▶ _EXERCISE REQUIREMENTS_
Which lines below fall between the one containing "Company Number 6020111 - All rights reserved." and the one containing "Start Test Now"? Repeat them exactly, counting both of those lines, and add nothing else.

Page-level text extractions
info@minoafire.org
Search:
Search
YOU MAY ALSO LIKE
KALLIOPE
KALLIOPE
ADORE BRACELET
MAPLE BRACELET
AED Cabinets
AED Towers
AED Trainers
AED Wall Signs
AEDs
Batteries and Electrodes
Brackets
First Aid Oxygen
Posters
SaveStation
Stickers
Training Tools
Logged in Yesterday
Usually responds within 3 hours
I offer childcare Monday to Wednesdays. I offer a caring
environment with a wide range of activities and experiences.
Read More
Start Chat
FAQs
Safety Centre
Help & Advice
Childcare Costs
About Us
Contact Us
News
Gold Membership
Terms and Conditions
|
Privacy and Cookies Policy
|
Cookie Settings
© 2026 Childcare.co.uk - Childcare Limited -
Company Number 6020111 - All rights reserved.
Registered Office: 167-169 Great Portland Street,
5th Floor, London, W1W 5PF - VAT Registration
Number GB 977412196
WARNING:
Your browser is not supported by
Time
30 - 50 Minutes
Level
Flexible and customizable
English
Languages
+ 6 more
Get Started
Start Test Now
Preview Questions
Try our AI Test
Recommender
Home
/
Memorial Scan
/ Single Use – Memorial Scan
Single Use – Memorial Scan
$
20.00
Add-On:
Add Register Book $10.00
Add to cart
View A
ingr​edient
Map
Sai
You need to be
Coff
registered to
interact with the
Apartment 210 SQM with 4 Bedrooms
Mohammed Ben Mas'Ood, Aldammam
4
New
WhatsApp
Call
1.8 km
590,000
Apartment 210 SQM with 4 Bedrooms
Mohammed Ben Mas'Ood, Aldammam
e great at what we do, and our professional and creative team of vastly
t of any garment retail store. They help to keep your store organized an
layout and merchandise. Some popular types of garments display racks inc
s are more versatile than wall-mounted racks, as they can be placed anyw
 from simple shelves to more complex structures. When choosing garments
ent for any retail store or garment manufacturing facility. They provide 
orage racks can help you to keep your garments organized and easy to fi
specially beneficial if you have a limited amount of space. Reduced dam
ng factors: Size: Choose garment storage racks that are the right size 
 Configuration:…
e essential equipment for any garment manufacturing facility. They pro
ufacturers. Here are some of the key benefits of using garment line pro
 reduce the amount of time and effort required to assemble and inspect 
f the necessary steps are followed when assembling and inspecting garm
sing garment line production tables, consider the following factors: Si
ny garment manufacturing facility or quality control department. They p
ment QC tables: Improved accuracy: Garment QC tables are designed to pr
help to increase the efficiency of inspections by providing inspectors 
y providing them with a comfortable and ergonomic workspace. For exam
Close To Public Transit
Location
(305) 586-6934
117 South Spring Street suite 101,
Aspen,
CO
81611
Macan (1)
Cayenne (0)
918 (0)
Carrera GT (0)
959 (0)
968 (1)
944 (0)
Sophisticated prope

▶ _SOLUTION BELOW_
Company Number 6020111 - All rights reserved.
Registered Office: 167-169 Great Portland Street,
5th Floor, London, W1W 5PF - VAT Registration
Number GB 977412196
WARNING:
Your browser is not supported by
Time
30 - 50 Minutes
Level
Flexible and customizable
English
Languages
+ 6 more
Get Started
Start Test Now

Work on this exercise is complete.